We must receive written notification of the test results, from the laboratory which performed the test, as soon as reasonably possible.

If this initial blood test is negative and the Covered Person s ubsequently tests positive for Human Immunodeficiency Virus.

(HIV) or AIDS related Complex (ARC) within 365 days of the Accident, We will begin monthly payments as described above.

EXCLUSIONS

  • Suicide, self-destruction, attempted self-destruction or intentional self-inflicted injury while sane or insane.
  • War or any act of war, declared or undeclared.
  • Service or Active Duty in the armed forces, National Guard, military, naval or air service or organized reserve corps of any country or international organization.
  • Violation or in violation or attempt to violate any dulyenacted law or regulation, or commission or attempt to commit an assault or felony, or that occurs while engaged in an illegal occupation.
  • Aggravation or re-injury of a prior injury that the Covered Person suffered prior to his or her coverage Effective Date, unless We receive a written medical release from the Covered Person’s Physician.
  • Any Injury requiring treatment which arises out of, or in the course of fighting, brawling assault or battery.
  • Injury caused by, contributed to or resulting from the Covered Person’s use of alcohol, illegal drugs or medicines that are not taken in the dosage or for the purpose as prescribed by the Covered Person’s Physician.

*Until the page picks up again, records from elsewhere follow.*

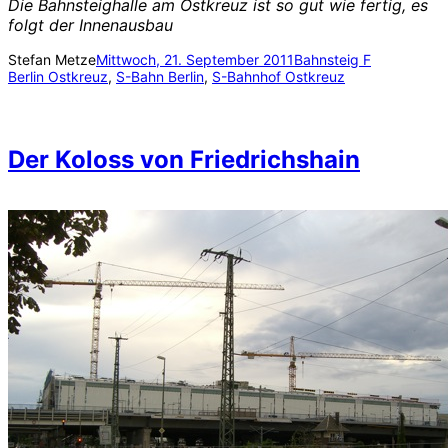
Die Bahnsteighalle am Ostkreuz ist so gut wie fertig, es
folgt der Innenausbau
Stefan Metze
Mittwoch, 21. September 2011
Bahnsteig F
Berlin Ostkreuz
, 
S-Bahn Berlin
, 
S-Bahnhof Ostkreuz
Der Koloss von Friedrichshain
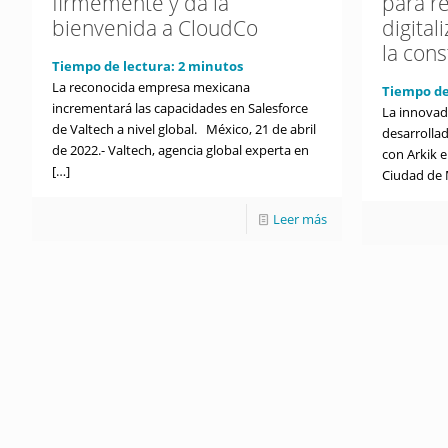
firmemente y da la
para re
bienvenida a CloudCo
digita
la cons
Tiempo de lectura:
2
minutos
La reconocida empresa mexicana
Tiempo de
incrementará las capacidades en Salesforce
La innovad
de Valtech a nivel global. México, 21 de abril
desarrolla
de 2022.- Valtech, agencia global experta en
con Arkik 
[…]
Ciudad de 
Leer más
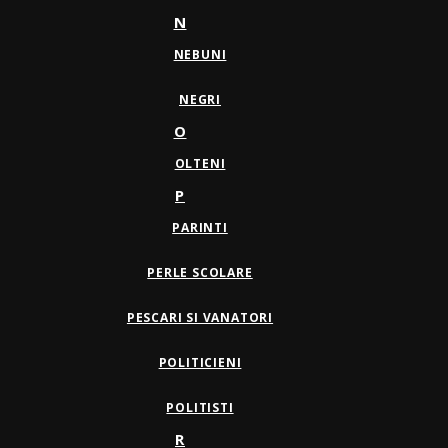
N
NEBUNI
NEGRI
O
OLTENI
P
PARINTI
PERLE SCOLARE
PESCARI SI VANATORI
POLITICIENI
POLITISTI
R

  • Services or treatment rendered by a Physician, Nurse or any other person who is employed or retained by the policyholder; or an Immediate Family member of the Covered Person.
  • Mental or nervous disorders, except as specifically provided in this policy.

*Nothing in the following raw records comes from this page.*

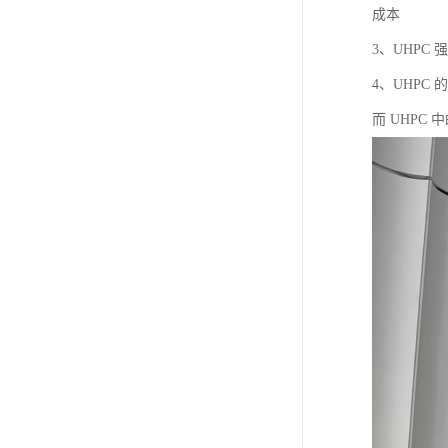
成本
3、UHP
4、UHPC
而 UHPC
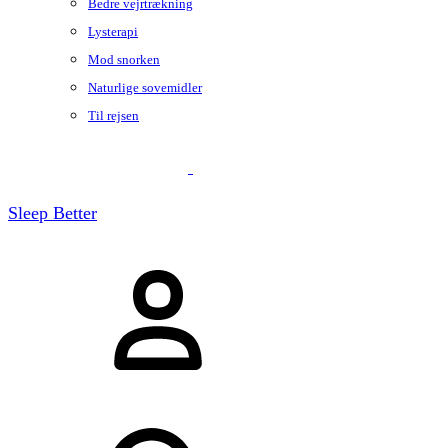
Bedre vejrtrækning
Lysterapi
Mod snorken
Naturlige sovemidler
Til rejsen
Sleep Better
Sign
in
Søg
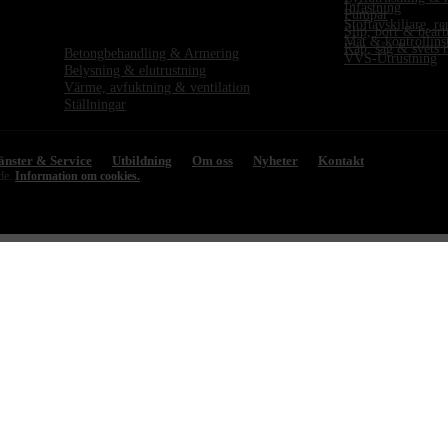
Infästning
Pumpar
Stoftavskiljare, r
Slip, borr & bear
Mät & kontrollinstr
Kap, såg & svets 
Betongbehandling & Armering
VVS-Utrustning
Belysning & elutrustning
Värme, avfuktning & ventilation
Ställningar
änster & Service
Utbildning
Om oss
Nyheter
Kontakt
ade.
Information om cookies.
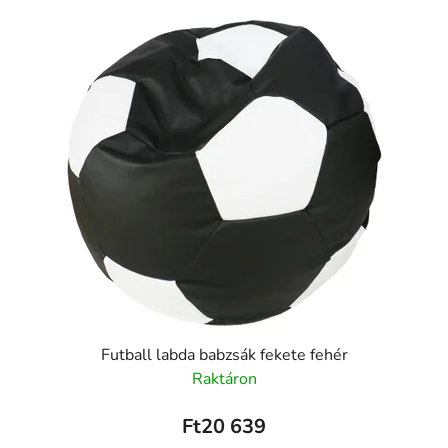
Futball labda babzsák fekete fehér
Raktáron
Ft20 639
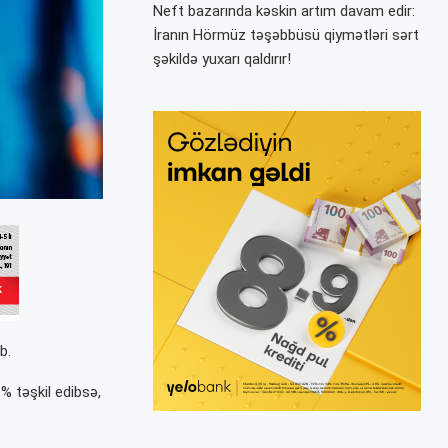
Neft bazarında kəskin artım davam edir:
İranın Hörmüz təşəbbüsü qiymətləri sərt
şəkildə yuxarı qaldırır!
b.
% təşkil edibsə,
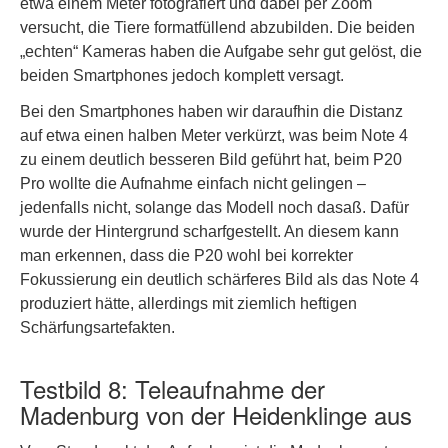
etwa einem Meter fotografiert und dabei per Zoom
versucht, die Tiere formatfüllend abzubilden. Die beiden
„echten“ Kameras haben die Aufgabe sehr gut gelöst, die
beiden Smartphones jedoch komplett versagt.
Bei den Smartphones haben wir daraufhin die Distanz
auf etwa einen halben Meter verkürzt, was beim Note 4
zu einem deutlich besseren Bild geführt hat, beim P20
Pro wollte die Aufnahme einfach nicht gelingen –
jedenfalls nicht, solange das Modell noch dasaß. Dafür
wurde der Hintergrund scharfgestellt. An diesem kann
man erkennen, dass die P20 wohl bei korrekter
Fokussierung ein deutlich schärferes Bild als das Note 4
produziert hätte, allerdings mit ziemlich heftigen
Schärfungsartefakten.
Testbild 8: Teleaufnahme der
Madenburg von der Heidenklinge aus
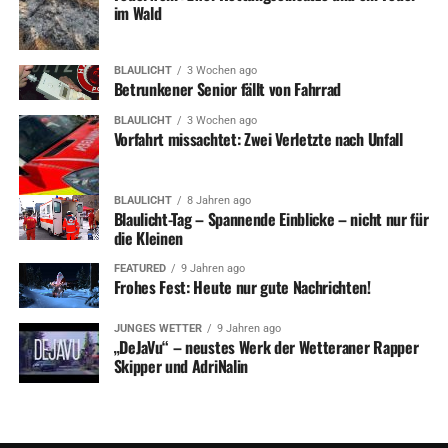
im Wald
BLAULICHT
3 Wochen ago
Betrunkener Senior fällt von Fahrrad
BLAULICHT
3 Wochen ago
Vorfahrt missachtet: Zwei Verletzte nach Unfall
BLAULICHT
8 Jahren ago
Blaulicht-Tag – Spannende Einblicke – nicht nur für
die Kleinen
FEATURED
9 Jahren ago
Frohes Fest: Heute nur gute Nachrichten!
JUNGES WETTER
9 Jahren ago
„DeJaVu“ – neustes Werk der Wetteraner Rapper
Skipper und AdriNalin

  • Treatment of a hernia.
  • Damage to or loss of dentures or bridges or damage to existing orthodontic equipment, except as specifically provided in this Policy.
  • Eyeglasses, contact lenses, hearing aids.

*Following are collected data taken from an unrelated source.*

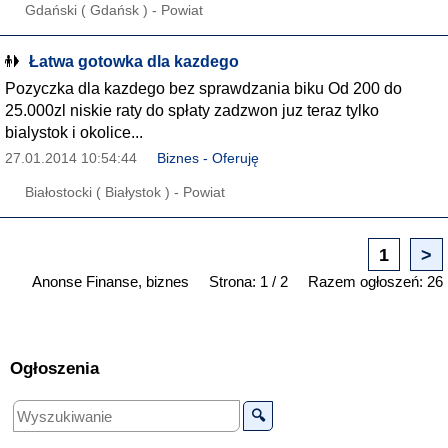
Gdański ( Gdańsk ) - Powiat
Łatwa gotowka dla kazdego
Pozyczka dla kazdego bez sprawdzania biku Od 200 do
25.000zl niskie raty do spłaty zadzwon juz teraz tylko
bialystok i okolice...
27.01.2014 10:54:44
Biznes - Oferuję
Białostocki ( Białystok ) - Powiat
1
>
Anonse Finanse, biznes
Strona: 1 / 2
Razem ogłoszeń: 26
Ogłoszenia
🔍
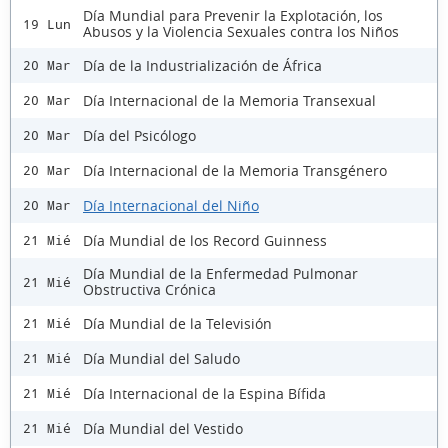
Día Mundial para Prevenir la Explotación, los
19 Lun
Abusos y la Violencia Sexuales contra los Niños
Día de la Industrialización de África
20 Mar
Día Internacional de la Memoria Transexual
20 Mar
Día del Psicólogo
20 Mar
Día Internacional de la Memoria Transgénero
20 Mar
Día Internacional del Niño
20 Mar
Día Mundial de los Record Guinness
21 Mié
Día Mundial de la Enfermedad Pulmonar
21 Mié
Obstructiva Crónica
Día Mundial de la Televisión
21 Mié
Día Mundial del Saludo
21 Mié
Día Internacional de la Espina Bífida
21 Mié
Día Mundial del Vestido
21 Mié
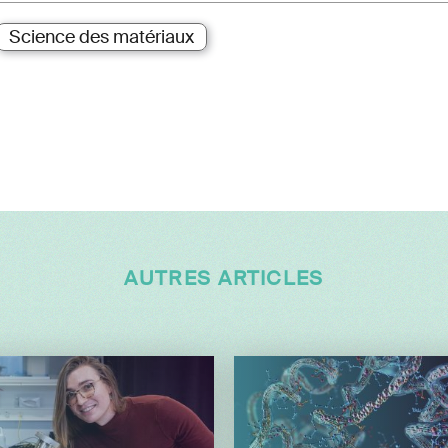
Science des matériaux
AUTRES ARTICLES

  • Travel or flight in or on any vehicle for aerial navigation, including boarding or alighting from:
    • While riding as a passenger in any aircraft not intended or licensed for the transportation of passengers; or
    • While being used for any test or experimental purpose; or
    • While piloting, operating, learning to operate or serving as a member of the crew thereof; or
    • While traveling in any such aircraft or device which is owned or leased by or on behalf of the Policyholder of any subsidiary or affiliate of the Policyholder, or by the Covered Person or any member of his household.